# Required work
Please filter the entries for the word "read" and copy every line that has it.

_____

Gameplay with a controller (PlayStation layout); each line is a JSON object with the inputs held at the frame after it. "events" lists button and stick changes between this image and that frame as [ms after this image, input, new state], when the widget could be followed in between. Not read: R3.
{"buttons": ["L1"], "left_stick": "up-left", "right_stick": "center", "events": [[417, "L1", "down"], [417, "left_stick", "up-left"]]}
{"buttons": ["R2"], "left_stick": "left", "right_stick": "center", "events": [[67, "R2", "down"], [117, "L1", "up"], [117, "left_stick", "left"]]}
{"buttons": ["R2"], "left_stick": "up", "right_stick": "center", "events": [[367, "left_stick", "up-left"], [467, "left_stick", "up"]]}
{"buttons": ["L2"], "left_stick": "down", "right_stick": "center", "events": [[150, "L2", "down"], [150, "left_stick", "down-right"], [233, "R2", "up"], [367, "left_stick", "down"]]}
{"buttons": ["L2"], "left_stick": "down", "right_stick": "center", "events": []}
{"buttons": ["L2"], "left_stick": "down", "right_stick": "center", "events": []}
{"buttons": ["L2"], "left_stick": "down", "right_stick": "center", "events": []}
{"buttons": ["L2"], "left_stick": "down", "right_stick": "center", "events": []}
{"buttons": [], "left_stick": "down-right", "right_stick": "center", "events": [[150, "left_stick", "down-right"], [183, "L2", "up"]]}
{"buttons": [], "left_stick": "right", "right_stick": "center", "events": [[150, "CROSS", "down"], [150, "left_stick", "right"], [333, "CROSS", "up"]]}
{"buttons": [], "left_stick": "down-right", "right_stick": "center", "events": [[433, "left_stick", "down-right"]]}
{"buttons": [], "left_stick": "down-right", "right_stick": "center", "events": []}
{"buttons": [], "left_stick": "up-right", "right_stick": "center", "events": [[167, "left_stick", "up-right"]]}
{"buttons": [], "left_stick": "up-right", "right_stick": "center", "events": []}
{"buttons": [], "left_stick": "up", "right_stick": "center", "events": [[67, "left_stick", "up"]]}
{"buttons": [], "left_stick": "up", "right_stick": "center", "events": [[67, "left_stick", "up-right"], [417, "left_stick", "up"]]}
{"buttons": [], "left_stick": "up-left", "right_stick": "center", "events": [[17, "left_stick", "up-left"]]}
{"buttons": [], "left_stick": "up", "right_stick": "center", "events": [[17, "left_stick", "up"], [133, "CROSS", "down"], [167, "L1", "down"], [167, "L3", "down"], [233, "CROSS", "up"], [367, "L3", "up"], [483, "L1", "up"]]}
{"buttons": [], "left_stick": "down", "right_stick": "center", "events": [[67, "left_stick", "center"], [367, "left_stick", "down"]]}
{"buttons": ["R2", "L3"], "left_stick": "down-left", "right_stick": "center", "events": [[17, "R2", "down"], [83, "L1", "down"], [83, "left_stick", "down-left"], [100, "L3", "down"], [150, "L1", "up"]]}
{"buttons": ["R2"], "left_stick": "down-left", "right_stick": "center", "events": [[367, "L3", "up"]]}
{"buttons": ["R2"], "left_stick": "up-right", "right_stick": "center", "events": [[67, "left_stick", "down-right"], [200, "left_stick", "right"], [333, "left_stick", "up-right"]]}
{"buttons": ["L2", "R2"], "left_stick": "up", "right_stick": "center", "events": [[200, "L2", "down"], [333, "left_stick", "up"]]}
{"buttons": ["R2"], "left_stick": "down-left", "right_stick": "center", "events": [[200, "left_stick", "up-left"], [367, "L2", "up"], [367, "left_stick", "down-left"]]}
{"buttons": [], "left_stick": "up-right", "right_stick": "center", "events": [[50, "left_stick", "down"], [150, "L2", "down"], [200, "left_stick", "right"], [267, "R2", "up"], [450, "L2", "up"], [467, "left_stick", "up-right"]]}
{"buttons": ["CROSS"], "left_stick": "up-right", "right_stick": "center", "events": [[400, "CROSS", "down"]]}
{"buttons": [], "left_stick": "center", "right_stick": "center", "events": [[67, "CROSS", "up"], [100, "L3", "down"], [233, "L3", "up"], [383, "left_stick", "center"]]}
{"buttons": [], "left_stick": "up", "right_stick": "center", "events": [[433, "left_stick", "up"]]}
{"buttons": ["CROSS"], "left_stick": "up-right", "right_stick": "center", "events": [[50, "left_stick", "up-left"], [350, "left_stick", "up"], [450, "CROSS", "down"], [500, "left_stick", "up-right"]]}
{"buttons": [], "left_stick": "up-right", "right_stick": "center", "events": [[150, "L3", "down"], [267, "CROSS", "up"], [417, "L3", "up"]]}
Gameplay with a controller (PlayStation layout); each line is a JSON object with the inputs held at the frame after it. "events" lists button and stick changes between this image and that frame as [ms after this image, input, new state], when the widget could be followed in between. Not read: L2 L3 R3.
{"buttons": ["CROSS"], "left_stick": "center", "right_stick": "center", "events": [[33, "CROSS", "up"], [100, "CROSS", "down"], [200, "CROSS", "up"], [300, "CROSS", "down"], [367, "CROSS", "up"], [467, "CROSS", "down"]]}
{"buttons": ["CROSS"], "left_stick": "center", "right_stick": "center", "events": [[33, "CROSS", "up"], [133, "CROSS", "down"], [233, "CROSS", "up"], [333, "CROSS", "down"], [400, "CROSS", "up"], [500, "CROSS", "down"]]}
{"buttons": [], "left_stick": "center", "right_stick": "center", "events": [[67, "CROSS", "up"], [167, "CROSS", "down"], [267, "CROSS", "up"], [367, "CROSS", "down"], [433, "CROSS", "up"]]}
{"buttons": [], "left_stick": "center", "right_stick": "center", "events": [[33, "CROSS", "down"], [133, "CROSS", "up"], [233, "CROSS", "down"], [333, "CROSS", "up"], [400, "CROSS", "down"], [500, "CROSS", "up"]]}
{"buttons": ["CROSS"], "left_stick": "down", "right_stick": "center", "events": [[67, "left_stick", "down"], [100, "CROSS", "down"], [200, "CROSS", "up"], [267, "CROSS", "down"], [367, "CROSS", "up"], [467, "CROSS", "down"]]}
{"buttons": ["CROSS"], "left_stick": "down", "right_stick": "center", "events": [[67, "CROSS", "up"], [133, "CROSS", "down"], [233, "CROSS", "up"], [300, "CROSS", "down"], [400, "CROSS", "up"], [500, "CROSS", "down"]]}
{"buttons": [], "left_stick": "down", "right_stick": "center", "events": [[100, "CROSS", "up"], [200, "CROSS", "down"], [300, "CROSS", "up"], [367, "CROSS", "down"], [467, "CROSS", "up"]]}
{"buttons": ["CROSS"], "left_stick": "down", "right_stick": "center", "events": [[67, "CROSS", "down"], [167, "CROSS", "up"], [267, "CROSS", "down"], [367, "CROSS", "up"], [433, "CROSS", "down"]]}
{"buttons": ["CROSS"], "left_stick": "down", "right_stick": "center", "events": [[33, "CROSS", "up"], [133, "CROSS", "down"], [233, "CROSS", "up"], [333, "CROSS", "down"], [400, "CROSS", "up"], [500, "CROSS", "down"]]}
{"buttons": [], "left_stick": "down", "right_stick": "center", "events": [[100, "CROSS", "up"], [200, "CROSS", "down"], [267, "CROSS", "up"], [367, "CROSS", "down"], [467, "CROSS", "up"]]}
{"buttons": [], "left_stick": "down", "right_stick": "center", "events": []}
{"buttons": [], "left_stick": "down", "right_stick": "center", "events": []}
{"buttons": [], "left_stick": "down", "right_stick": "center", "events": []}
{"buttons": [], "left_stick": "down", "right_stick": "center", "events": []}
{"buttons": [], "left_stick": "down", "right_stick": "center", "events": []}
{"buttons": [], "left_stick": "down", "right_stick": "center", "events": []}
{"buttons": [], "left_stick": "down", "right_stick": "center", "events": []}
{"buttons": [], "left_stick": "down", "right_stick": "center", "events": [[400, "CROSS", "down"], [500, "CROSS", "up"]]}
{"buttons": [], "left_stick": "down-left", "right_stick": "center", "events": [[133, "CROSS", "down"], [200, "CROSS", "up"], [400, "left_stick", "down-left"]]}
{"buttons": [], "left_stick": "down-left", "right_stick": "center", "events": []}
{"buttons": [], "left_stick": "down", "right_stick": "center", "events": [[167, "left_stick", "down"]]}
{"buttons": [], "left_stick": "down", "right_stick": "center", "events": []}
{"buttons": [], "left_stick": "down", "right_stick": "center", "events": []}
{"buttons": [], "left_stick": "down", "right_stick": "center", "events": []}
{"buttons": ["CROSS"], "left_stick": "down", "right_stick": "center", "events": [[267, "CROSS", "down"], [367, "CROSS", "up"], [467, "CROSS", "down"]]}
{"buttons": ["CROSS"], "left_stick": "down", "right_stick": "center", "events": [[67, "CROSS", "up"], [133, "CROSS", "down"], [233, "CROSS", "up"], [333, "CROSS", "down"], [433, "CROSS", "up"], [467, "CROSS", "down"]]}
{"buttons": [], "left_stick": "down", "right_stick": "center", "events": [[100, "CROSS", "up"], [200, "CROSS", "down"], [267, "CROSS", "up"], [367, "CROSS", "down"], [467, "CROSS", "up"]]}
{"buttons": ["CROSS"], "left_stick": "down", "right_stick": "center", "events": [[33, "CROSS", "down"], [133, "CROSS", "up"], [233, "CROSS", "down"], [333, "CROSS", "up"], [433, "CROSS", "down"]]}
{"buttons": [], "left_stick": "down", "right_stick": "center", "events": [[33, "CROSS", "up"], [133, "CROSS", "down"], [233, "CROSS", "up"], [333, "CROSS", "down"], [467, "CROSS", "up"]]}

_____

# Expected answer
Gameplay with a controller (PlayStation layout); each line is a JSON object with the inputs held at the frame after it. "events" lists button and stick changes between this image and that frame as [ms after this image, input, new state], when the widget could be followed in between. Not read: R3.
Gameplay with a controller (PlayStation layout); each line is a JSON object with the inputs held at the frame after it. "events" lists button and stick changes between this image and that frame as [ms after this image, input, new state], when the widget could be followed in between. Not read: L2 L3 R3.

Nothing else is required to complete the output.